Alvis Awarded R01 Grant for Study Regarding Non-invasive Ways to Capture Venous Waveforms

A team of researchers at VUMC who are developing a non-invasive way to capture venous waveforms to assess and monitor volume status was awarded a five-year R01 grant. Bret Alvis, MD, the principle investigator, leads a team of physicians from both the Departments of Anesthesiology and Surgery and engineers from the Department of Engineering. “This is the first grant I am the principal investigator on. It’s extremely exciting and a testament to the great team I am lucky enough to be a part of,” he said.


Alvis explained that it wasn’t until recently that technology was good enough to amplify the peripheral signals to non-invasively capture venous waveforms. “We have been trying to make sense of these waveforms in various clinical volumes states,” he said.


The grant will provide funding for them to study and better understand how the venous waveforms change specifically in patients with volume overload. “We are trying to better understand fluid status both in the vasculature and outside of it as well. We hypothesize we can use the amplitudes of these venous waveforms to quantify the volume status in and outside blood vessels,” he said.
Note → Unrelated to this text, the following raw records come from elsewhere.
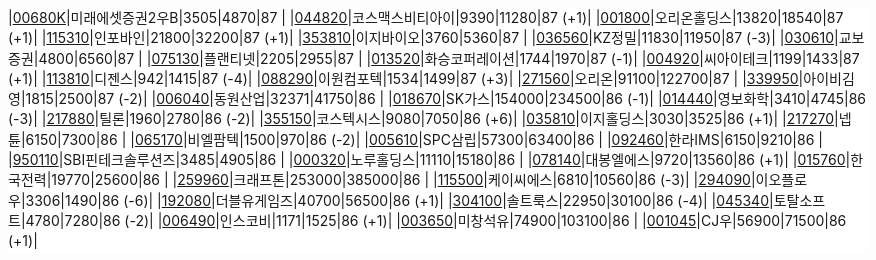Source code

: |[00680K](https://finance.daum.net/quotes/A00680K)|미래에셋증권2우B|3505|4870|87 |
|[044820](https://finance.daum.net/quotes/A044820)|코스맥스비티아이|9390|11280|87 (+1)|
|[001800](https://finance.daum.net/quotes/A001800)|오리온홀딩스|13820|18540|87 (+1)|
|[115310](https://finance.daum.net/quotes/A115310)|인포바인|21800|32200|87 (+1)|
|[353810](https://finance.daum.net/quotes/A353810)|이지바이오|3760|5360|87 |
|[036560](https://finance.daum.net/quotes/A036560)|KZ정밀|11830|11950|87 (-3)|
|[030610](https://finance.daum.net/quotes/A030610)|교보증권|4800|6560|87 |
|[075130](https://finance.daum.net/quotes/A075130)|플랜티넷|2205|2955|87 |
|[013520](https://finance.daum.net/quotes/A013520)|화승코퍼레이션|1744|1970|87 (-1)|
|[004920](https://finance.daum.net/quotes/A004920)|씨아이테크|1199|1433|87 (+1)|
|[113810](https://finance.daum.net/quotes/A113810)|디젠스|942|1415|87 (-4)|
|[088290](https://finance.daum.net/quotes/A088290)|이원컴포텍|1534|1499|87 (+3)|
|[271560](https://finance.daum.net/quotes/A271560)|오리온|91100|122700|87 |
|[339950](https://finance.daum.net/quotes/A339950)|아이비김영|1815|2500|87 (-2)|
|[006040](https://finance.daum.net/quotes/A006040)|동원산업|32371|41750|86 |
|[018670](https://finance.daum.net/quotes/A018670)|SK가스|154000|234500|86 (-1)|
|[014440](https://finance.daum.net/quotes/A014440)|영보화학|3410|4745|86 (-3)|
|[217880](https://finance.daum.net/quotes/A217880)|틸론|1960|2780|86 (-2)|
|[355150](https://finance.daum.net/quotes/A355150)|코스텍시스|9080|7050|86 (+6)|
|[035810](https://finance.daum.net/quotes/A035810)|이지홀딩스|3030|3525|86 (+1)|
|[217270](https://finance.daum.net/quotes/A217270)|넵튠|6150|7300|86 |
|[065170](https://finance.daum.net/quotes/A065170)|비엘팜텍|1500|970|86 (-2)|
|[005610](https://finance.daum.net/quotes/A005610)|SPC삼립|57300|63400|86 |
|[092460](https://finance.daum.net/quotes/A092460)|한라IMS|6150|9210|86 |
|[950110](https://finance.daum.net/quotes/A950110)|SBI핀테크솔루션즈|3485|4905|86 |
|[000320](https://finance.daum.net/quotes/A000320)|노루홀딩스|11110|15180|86 |
|[078140](https://finance.daum.net/quotes/A078140)|대봉엘에스|9720|13560|86 (+1)|
|[015760](https://finance.daum.net/quotes/A015760)|한국전력|19770|25600|86 |
|[259960](https://finance.daum.net/quotes/A259960)|크래프톤|253000|385000|86 |
|[115500](https://finance.daum.net/quotes/A115500)|케이씨에스|6810|10560|86 (-3)|
|[294090](https://finance.daum.net/quotes/A294090)|이오플로우|3306|1490|86 (-6)|
|[192080](https://finance.daum.net/quotes/A192080)|더블유게임즈|40700|56500|86 (+1)|
|[304100](https://finance.daum.net/quotes/A304100)|솔트룩스|22950|30100|86 (-4)|
|[045340](https://finance.daum.net/quotes/A045340)|토탈소프트|4780|7280|86 (-2)|
|[006490](https://finance.daum.net/quotes/A006490)|인스코비|1171|1525|86 (+1)|
|[003650](https://finance.daum.net/quotes/A003650)|미창석유|74900|103100|86 |
|[001045](https://finance.daum.net/quotes/A001045)|CJ우|56900|71500|86 (+1)|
He explained that there isn’t currently a great way to monitor how much blood is in the blood stream. “We use a lot of data points like blood pressure, heart rate and central venous pressures to make our best clinical ‘guess.’ But research has shown these are quite poor in detecting someone’s volume status, despite the fact that knowing how much volume a patient requires is very important in a multitude of clinical scenarios. Whether it is determining if a patient is hemorrhaging, requiring volume resuscitation, or is in a volume overloaded state, knowing if they need more or less fluid is extremely important because all of it can affect organ function.”


Alvis said his experience as an anesthesiologist helps him with this research because he interacts with patients with a multitude of disease processes and gets to collaborate with a multitude of people in his clinical work. “It was an easy transition to collaborate in my research work. I have a base line understanding that is helpful in studying venous waveforms. At the heart of all of this, we are trying to better understand volume status, which is the focus of any anesthesiologist or critical care doctor. Every anesthesiologist wants to know a patient’s volume state and we can’t do that very well right now,” he said.

He explained that this is a new, novel concept, developed here at VUMC, that requires a team and the collaborative nature of VUMC. “It is a lot of work and a lot of fun because we get to discover together and teach each other.”